[Extracted data entries]
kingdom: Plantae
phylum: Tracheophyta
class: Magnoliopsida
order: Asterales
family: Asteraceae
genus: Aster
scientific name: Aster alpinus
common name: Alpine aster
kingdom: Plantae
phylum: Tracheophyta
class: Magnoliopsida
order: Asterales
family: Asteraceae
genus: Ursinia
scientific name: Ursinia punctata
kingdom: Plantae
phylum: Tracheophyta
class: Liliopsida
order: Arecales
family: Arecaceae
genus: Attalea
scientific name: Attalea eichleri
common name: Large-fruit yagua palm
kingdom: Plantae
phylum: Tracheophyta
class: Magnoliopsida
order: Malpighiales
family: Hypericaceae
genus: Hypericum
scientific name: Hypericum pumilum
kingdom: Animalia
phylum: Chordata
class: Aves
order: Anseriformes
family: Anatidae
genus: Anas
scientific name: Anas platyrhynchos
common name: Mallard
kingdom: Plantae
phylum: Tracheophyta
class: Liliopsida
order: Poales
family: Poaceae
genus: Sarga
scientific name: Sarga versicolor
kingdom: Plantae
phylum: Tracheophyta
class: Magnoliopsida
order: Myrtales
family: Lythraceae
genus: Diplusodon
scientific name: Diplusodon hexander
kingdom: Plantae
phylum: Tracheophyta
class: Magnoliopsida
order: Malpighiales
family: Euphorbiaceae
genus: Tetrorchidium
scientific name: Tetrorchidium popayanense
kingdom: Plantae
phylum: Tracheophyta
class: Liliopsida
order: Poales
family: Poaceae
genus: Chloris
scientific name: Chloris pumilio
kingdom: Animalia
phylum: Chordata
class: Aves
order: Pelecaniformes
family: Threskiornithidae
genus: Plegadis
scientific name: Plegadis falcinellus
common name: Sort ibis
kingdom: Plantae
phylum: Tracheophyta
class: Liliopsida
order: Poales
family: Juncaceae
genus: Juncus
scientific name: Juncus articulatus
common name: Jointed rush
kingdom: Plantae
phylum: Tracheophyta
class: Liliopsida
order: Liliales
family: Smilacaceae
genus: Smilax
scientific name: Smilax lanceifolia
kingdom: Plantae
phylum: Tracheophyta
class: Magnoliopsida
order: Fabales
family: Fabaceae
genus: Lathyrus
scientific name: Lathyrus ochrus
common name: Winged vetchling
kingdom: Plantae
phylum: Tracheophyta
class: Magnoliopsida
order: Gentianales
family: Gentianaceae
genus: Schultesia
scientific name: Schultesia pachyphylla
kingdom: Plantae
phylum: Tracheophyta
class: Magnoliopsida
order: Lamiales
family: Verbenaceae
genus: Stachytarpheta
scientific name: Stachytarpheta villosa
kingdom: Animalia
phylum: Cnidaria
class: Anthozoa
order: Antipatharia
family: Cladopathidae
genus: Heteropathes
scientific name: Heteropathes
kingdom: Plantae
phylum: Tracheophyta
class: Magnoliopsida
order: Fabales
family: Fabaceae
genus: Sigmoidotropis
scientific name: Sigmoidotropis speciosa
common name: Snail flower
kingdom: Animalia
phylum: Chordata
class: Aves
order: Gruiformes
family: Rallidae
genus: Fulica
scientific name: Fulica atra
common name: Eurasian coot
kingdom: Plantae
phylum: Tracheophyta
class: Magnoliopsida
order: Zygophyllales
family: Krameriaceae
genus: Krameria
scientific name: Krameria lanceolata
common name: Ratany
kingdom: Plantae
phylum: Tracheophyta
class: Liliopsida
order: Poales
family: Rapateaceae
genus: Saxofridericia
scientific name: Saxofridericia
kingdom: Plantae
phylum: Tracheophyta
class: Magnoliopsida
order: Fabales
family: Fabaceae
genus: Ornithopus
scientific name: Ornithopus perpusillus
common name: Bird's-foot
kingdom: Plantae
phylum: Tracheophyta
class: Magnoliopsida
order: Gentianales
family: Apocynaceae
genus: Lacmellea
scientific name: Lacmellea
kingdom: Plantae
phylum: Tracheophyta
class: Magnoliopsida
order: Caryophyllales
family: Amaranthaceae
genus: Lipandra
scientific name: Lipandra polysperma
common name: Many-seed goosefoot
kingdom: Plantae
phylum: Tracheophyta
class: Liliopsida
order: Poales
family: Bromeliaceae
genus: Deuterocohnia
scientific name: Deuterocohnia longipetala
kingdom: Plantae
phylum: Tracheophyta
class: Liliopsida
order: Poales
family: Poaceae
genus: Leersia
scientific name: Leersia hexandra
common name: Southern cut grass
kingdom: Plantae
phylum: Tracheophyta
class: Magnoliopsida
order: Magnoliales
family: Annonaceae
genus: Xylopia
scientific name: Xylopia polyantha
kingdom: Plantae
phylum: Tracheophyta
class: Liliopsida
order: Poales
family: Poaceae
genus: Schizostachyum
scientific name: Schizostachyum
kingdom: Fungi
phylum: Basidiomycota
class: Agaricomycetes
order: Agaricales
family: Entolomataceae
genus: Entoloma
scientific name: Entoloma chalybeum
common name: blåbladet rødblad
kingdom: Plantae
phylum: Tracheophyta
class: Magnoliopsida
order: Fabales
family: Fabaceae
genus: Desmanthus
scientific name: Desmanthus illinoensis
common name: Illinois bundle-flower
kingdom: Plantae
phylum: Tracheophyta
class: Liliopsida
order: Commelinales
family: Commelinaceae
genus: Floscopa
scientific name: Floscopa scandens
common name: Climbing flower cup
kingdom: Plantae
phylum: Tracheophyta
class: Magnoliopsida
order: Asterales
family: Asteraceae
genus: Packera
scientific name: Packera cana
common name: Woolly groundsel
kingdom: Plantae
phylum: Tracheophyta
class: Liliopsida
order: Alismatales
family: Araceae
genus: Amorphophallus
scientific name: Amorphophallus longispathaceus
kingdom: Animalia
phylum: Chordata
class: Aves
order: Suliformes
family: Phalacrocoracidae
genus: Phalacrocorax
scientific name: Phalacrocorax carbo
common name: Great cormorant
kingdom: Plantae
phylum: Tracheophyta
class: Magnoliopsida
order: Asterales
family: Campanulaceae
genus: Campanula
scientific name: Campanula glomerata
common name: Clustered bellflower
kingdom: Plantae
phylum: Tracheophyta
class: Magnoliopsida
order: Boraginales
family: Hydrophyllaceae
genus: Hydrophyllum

WHAT YOU NEED TO DO:
Lay out the lines above as a JSON list of strings, one string per line with blank lines omitted, starting at the line that contains "order: Commelinales" and ending at the final line.

OUTPUT OF THE EXERCISE:
[
  "order: Commelinales",
  "family: Commelinaceae",
  "genus: Floscopa",
  "scientific name: Floscopa scandens",
  "common name: Climbing flower cup",
  "kingdom: Plantae",
  "phylum: Tracheophyta",
  "class: Magnoliopsida",
  "order: Asterales",
  "family: Asteraceae",
  "genus: Packera",
  "scientific name: Packera cana",
  "common name: Woolly groundsel",
  "kingdom: Plantae",
  "phylum: Tracheophyta",
  "class: Liliopsida",
  "order: Alismatales",
  "family: Araceae",
  "genus: Amorphophallus",
  "scientific name: Amorphophallus longispathaceus",
  "kingdom: Animalia",
  "phylum: Chordata",
  "class: Aves",
  "order: Suliformes",
  "family: Phalacrocoracidae",
  "genus: Phalacrocorax",
  "scientific name: Phalacrocorax carbo",
  "common name: Great cormorant",
  "kingdom: Plantae",
  "phylum: Tracheophyta",
  "class: Magnoliopsida",
  "order: Asterales",
  "family: Campanulaceae",
  "genus: Campanula",
  "scientific name: Campanula glomerata",
  "common name: Clustered bellflower",
  "kingdom: Plantae",
  "phylum: Tracheophyta",
  "class: Magnoliopsida",
  "order: Boraginales",
  "family: Hydrophyllaceae",
  "genus: Hydrophyllum"
]